Page excerpt:
---

Survivors of a shipwreck crowd into a lifeboat that cannot carry them all.
Through her canny protagonist, Grace Winter, Charlotte Rogan begins her novel with a sentence that is sure to keep us reading. "Today I shocked the lawyers, and it surprised me, the effect I could have on them." Twenty-two year-old Grace is on trial for murder, along with two other women, for killing a man aboard the lifeboat on which they had spent 21 days.
Grace is on her honeymoon aboard the Empress Alexandra, returning to New York from London in 1914, when a fire erupts and sinks the ship.
Her husband goes down, while Grace makes it onto a boat with 38 others. The lifeboat is overloaded and rides too low on the water, a fact everyone tries to ignore until, by day eight, they realize that no one is coming to their rescue. It is then that Grace overhears their leader, John Hardie, the only crew member on board, saying softly, "Unless we lighten the load, we'll sink like a bloody stone."
We can already predict that Grace will survive, for psychological as well as structural (she's the narrator) reasons. She's an unhysterical pragmatist who sharply rebukes some of the other women for their praying and crying. We've learned much about her from flashbacks in which she coolly remembers how she stole a rich man away from his clueless fiancée by discreetly stalking him and finding ways to make him notice her.

---

Given entries:
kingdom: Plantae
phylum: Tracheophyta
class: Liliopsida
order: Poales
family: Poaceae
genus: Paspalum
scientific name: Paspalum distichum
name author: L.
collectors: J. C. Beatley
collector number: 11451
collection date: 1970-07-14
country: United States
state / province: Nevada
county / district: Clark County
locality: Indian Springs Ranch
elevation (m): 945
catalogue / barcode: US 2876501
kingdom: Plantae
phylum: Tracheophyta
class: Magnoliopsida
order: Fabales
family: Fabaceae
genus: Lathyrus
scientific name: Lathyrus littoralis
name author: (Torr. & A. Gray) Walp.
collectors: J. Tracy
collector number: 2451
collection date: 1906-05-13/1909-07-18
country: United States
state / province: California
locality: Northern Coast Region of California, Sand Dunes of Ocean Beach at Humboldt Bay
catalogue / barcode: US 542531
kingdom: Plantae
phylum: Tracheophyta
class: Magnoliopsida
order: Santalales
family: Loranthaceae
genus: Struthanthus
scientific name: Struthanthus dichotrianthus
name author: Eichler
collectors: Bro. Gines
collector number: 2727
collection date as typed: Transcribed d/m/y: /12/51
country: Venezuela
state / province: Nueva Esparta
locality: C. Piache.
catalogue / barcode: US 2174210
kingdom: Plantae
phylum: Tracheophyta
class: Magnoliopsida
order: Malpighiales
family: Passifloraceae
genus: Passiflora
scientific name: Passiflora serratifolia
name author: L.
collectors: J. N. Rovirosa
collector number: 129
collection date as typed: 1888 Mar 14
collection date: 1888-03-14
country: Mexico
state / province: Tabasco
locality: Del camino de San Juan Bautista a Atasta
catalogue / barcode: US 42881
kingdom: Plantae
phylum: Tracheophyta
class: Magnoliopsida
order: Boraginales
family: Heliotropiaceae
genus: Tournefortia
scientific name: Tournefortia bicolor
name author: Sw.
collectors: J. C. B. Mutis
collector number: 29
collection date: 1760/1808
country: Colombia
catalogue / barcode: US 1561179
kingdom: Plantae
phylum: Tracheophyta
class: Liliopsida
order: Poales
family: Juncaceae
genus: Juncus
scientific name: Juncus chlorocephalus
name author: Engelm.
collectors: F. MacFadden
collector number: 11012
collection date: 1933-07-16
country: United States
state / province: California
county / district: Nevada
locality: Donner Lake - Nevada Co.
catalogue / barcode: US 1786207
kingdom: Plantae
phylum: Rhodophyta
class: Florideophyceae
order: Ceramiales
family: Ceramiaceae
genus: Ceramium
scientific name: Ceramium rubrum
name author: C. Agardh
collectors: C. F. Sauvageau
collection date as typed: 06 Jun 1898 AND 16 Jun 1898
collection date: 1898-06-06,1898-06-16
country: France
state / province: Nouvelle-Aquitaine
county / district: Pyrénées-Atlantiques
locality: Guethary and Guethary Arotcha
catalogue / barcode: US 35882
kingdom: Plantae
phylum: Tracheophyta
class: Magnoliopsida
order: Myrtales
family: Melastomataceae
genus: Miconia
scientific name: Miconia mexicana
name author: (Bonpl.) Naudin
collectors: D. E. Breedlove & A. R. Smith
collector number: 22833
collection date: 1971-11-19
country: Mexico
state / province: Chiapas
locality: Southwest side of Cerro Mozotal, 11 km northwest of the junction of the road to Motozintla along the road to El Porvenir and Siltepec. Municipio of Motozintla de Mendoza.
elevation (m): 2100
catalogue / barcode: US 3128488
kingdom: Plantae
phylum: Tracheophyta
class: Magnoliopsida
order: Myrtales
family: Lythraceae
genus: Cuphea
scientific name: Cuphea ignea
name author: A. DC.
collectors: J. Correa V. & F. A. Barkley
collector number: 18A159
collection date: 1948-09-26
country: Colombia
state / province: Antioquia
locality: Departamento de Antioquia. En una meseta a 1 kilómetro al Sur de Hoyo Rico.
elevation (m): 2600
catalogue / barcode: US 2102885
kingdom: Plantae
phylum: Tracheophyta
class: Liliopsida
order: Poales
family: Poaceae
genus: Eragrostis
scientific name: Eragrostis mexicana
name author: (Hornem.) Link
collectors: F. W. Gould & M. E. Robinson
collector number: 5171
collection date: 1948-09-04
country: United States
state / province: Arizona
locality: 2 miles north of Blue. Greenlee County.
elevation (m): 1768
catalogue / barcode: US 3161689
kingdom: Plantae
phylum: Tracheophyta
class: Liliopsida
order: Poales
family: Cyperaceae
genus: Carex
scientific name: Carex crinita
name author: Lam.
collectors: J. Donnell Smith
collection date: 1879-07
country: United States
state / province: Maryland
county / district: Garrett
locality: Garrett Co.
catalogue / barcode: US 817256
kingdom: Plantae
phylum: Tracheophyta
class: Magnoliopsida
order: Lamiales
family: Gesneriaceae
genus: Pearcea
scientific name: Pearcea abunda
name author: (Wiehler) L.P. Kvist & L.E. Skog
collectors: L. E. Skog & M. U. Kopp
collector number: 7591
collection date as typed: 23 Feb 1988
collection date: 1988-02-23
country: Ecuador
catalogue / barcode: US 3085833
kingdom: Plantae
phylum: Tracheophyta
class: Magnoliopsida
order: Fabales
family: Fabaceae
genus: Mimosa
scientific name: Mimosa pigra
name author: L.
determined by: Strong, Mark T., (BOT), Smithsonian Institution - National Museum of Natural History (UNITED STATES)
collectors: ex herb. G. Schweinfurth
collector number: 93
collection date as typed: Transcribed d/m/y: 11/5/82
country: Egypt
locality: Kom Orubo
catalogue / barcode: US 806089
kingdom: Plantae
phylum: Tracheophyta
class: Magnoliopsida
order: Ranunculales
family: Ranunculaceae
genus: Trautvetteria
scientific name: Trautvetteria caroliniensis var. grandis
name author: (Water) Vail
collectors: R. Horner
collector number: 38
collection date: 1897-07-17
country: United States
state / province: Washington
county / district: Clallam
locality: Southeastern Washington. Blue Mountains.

---

Work instruction: In the lifeboat novel review, what ship is Grace Winter aboard when the fire breaks out?

Response: The Empress Alexandra